O Governo vai avançar com uma linha de crédito de 500 milhões de euros para apoiar as empresas portuguesas com atividade em Angola, anunciou esta quinta-feira o ministro da Economia no final da reunião do Conselho de Ministros. Os empréstimos têm uma maturidade máxima de dois anos e cada empresa só pode aceder a um máximo de 1,5 milhões de euros.

“Conceptualizámos no Ministério da Economia, em colaboração com a ministra das Finanças, e também com a Instituição Financeira de Desenvolvimento, que está neste momento operacional, uma linha, que será gerida pela PME Investimento, com uma dimensão de 500 milhões de euros, que permitirá a concessão de empréstimos com uma maturidade até dois anos”, afirmou Pires de Lima, explicando a decisão tomada esta quinta-feira.

O valor dos empréstimos será limitado a 1,5 milhões de euros por cada uma das empresas.
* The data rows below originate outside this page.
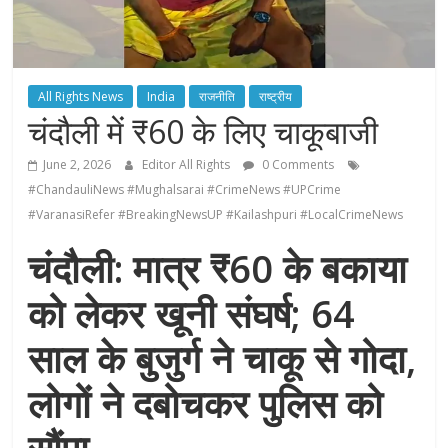
All Rights News
India
राजनीति
राष्ट्रीय
चंदौली में ₹60 के लिए चाकूबाजी
June 2, 2026
Editor All Rights
0 Comments
#ChandauliNews #Mughalsarai #CrimeNews #UPCrime
#VaranasiRefer #BreakingNewsUP #Kailashpuri #LocalCrimeNews
चंदौली: मात्र ₹60 के बकाया
को लेकर खूनी संघर्ष; 64
साल के बुजुर्ग ने चाकू से गोदा,
लोगों ने दबोचकर पुलिस को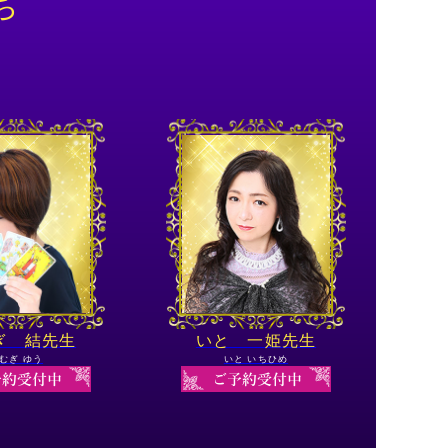
ち
ぎ 結先生
いと 一姫先生
むぎ ゆう
いと いちひめ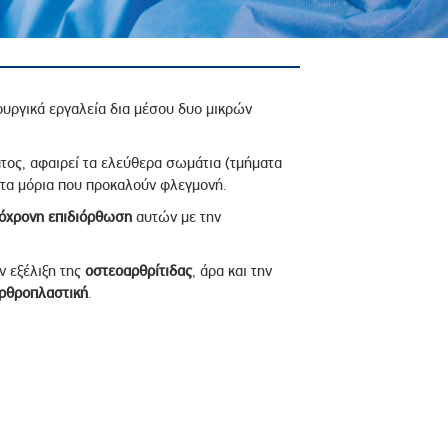
ρουργικά εργαλεία δια μέσου δυο μικρών
τος, αφαιρεί τα ελεύθερα σωμάτια (τμήματα
τα μόρια που προκαλούν φλεγμονή.
όχρονη επιδιόρθωση
αυτών με την
ν εξέλιξη της
οστεοαρθρίτιδας
, άρα και την
ρθροπλαστική
.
Esta utilização máxima, explicou o governante, justifica-se com as regras das ajudas de Estado da União Europeia.

Segundo o Governo, existirão cerca de 10 mil empresas portuguesas com atividade em Angola, na sua grande maioria pequenas e médias empresas (PME).

Pires de Lima disse que o Governo não queria usar garantias públicas devido ao risco potencial de custos para os contribuintes, mas que depois de ouvir as associações empresariais decidiu avançar para este esquema de apoio.

O apoio surge devido às dificuldades que a economia angolana enfrenta devido à pronunciada queda no preço do petróleo, o principal produto exportado por Angola e de cujas receitas muito depende a sua economia.

Na justificação do cenário que Angola enfrenta, Pires de Lima evitou palavras negativas, dizendo que Angola “é um país muito especial para Portugal”, que a economia angolana “está a viver um tempo especial”, e que tem “um grau de relação importante com o petróleo e o preço do petróleo tem vindo a reduzir-se com significado”.